Langevin Pushes Military to Adopt More Effective, Less Risky Land Mine Alternative

Apr 11, 2002
(Washington, D.C.)–During a Joint Hearing of the House Armed Services Committee’s Military Research & Development and Military Procurement Subcommittees today, Congressman Jim Langevin pressed United States Army officials to adopt the use of new land mines that can be deactivated without removal from the ground and pose little to no harm to civilians.

 “While the safety of our men and women in uniform must always be a top priority, the United States should make every effort to minimize threats to innocent people throughout the world,” said Congressman Jim Langevin, a member of the House Armed Services Committee.  “Land mines are responsible for hundreds, if not thousands, of maimings or deaths each year in war torn areas.  Thanks to new technology, the United States can protect its troops while preventing such tragedies.”

Langevin strongly urged Army Lieutenant General John M. Griggs,  who testified before the committee earlier today, to use newly developed land mines that can be activated or deactivated via lap-top computers situated in the proximity of enemy threat.  Should there be no cause to detonate those mines, they would simply be deactivated, posing little to no threat to anyone who may come in contact with them.

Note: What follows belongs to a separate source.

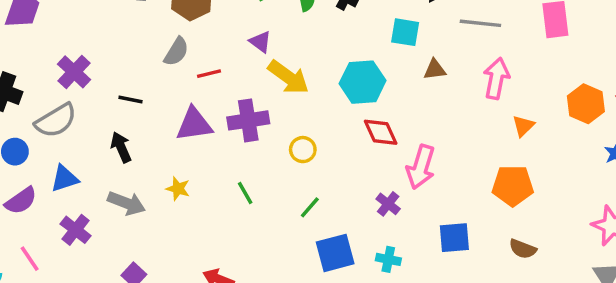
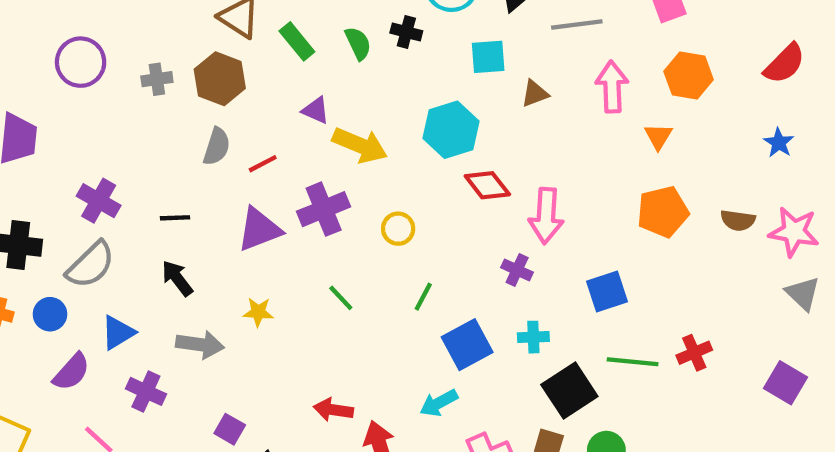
orange hexagon: (586, 104) -> (689, 76), moved
brown semicircle: (523, 249) -> (738, 220), moved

In particular, Langevin requested information regarding the number of land mines the U.S. has deployed and in how many countries, as well as the potential dangers undetonated land mines pose to innocent civilians in foreign nations.  He also asked why the United States Army has declined to adopt the use of new land mines that can be deactivated, thus ensuring security while minimizing casualties.

This afternoon Congressman Langevin will participate in a Senate meeting with Her Majesty Queen Noor of Jordan to address the land mine issue.  Senators Hillary Clinton, Patrick Leahy, Tom Harkin and Arlen Specter are also expected to join this meeting to determine how best to reduce the number of land mines throughout the world and discuss victim assistance needs.  

"Today, I made a commitment to protecting the safety of innocent civilians, while fully supporting the welfare of our servicemen and women who are protecting our freedom abroad," said Langevin.  "Utilizing landmines that can be activated or deactivated based on specific circumstances will enable people in war torn regions to live without fear of hidden dangers lying beneath the ground.”

 Langevin has also urged Appropriations Committee members to include $10 million for the International Trust Fund (ITF) for Demining and Mine Victim Assistance in the Fiscal Year 2003 Foreign Operations Appropriations Bill.  The ITF was created in 1998 and is responsible for approximately two-thirds of all demining operations in the Balkan region.